[Stored data]

........

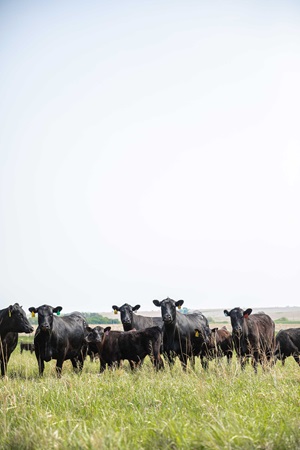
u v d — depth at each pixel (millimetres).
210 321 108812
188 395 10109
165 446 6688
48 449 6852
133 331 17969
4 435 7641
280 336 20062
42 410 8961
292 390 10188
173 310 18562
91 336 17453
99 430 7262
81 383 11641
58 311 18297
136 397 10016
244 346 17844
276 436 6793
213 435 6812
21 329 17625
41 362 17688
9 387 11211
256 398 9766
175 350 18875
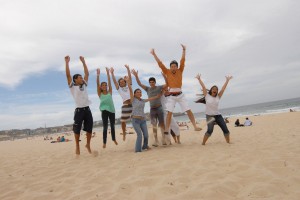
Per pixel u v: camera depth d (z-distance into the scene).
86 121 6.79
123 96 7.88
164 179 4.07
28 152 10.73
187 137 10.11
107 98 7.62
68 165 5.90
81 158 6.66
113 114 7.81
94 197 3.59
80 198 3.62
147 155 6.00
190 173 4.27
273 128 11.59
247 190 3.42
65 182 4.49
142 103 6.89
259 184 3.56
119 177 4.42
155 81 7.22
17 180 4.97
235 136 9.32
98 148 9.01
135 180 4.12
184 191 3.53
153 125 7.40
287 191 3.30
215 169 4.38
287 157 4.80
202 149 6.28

........

- Task description -
Your output should consist only of the lines from the one containing "123 96 7.88" to the end of the records above, each retyped exactly.

- Expected answer -
123 96 7.88
164 179 4.07
28 152 10.73
187 137 10.11
107 98 7.62
68 165 5.90
81 158 6.66
113 114 7.81
94 197 3.59
80 198 3.62
147 155 6.00
190 173 4.27
273 128 11.59
247 190 3.42
65 182 4.49
142 103 6.89
259 184 3.56
119 177 4.42
155 81 7.22
17 180 4.97
235 136 9.32
98 148 9.01
135 180 4.12
184 191 3.53
153 125 7.40
287 191 3.30
215 169 4.38
287 157 4.80
202 149 6.28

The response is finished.